No one knows what the song originally sounded like, or what musical instruments would’ve been available at the time. Private McGee, who clearly had musical skills, apparently performed the song on CBC radio after the war; Grandson has had no luck trying to locate a recording, if any were made. All Ken had to go on his grandfather’s handwritten sheet music, discovered quite by chance through a cousin. Ken gave a rough copy of the chart to his friends, Edmonton musicians Mark Puffer and producer Laurence Pugh, with instructions to do their best.

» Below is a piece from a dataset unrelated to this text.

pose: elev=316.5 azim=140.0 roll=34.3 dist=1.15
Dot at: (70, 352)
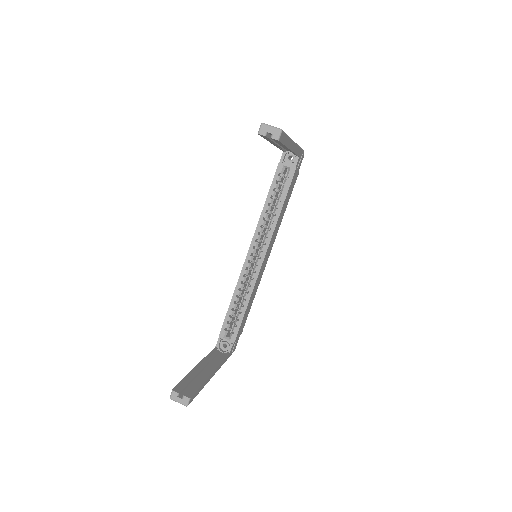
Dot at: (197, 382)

“I wanted to commemorate my grandfather I never knew,” says McGee, a construction worker who grew up in Alberta and was born in New Brunswick. “I wanted to put him in the limelight. He was an interesting man. He was obviously talented, a musician and a songwriter, he worked for CP Rail, and was the first fire chief in the village of Harvey (New Brunswick).”
Hartley McGee volunteered to join the 104th Canadian infantry regiment and go overseas when he was 16 years old, Ken continues, “as a lot of people did, which was illegal, and he came back a very changed man. It was quite an arduous journey, as you can imagine, living in trenches with the rats and sleeping in mud up to their knees. It didn’t affect him in a way where he was mean, but like my father said, he came back a very changed man. He went a boy, as it said in the poem, and came back a broken man.”
The job of assembling a new performance and arrangement of Battle of Vimy fell mainly to veteran local guitarist Mark Puffer, who plays with multiple CCMA winner Gord Bamford.
“It was kind of an odd feeling,” Puffer says. “Just the fact that it was written by a veteran all those years ago, I felt like I was the first one to hear it … I had to put a little bit of my own spin on parts that I couldn’t decipher. It definitely isn’t the type of song I usually sing, so I did my best to make it sound authentic. Not sure if I succeeded!”
It does sound authentic: quaint, drawn from the music hall styles of the tine, and clearly meant for piano accompaniment. They added some military snare drum, and appended the poem, as Hartley had originally written it. The result is an honest and frankly eerie first-hand account of one of Canada’s worst war losses.
Ken says he gets chills when he hears it.
“I never really felt akin to my grandfather, knowing him only from stores when I was a kid and that he was my namesake,” he says, “but this has brought him more to forefront of my life. Now I think of him more often, and I know him a little better.”
McGee, who commissioned the project for his family and the New Brunswick Historical Society, pressed a limited run of CD singles available free to anyone who wants one. Digital downloads of the song are also free from Soundcloud.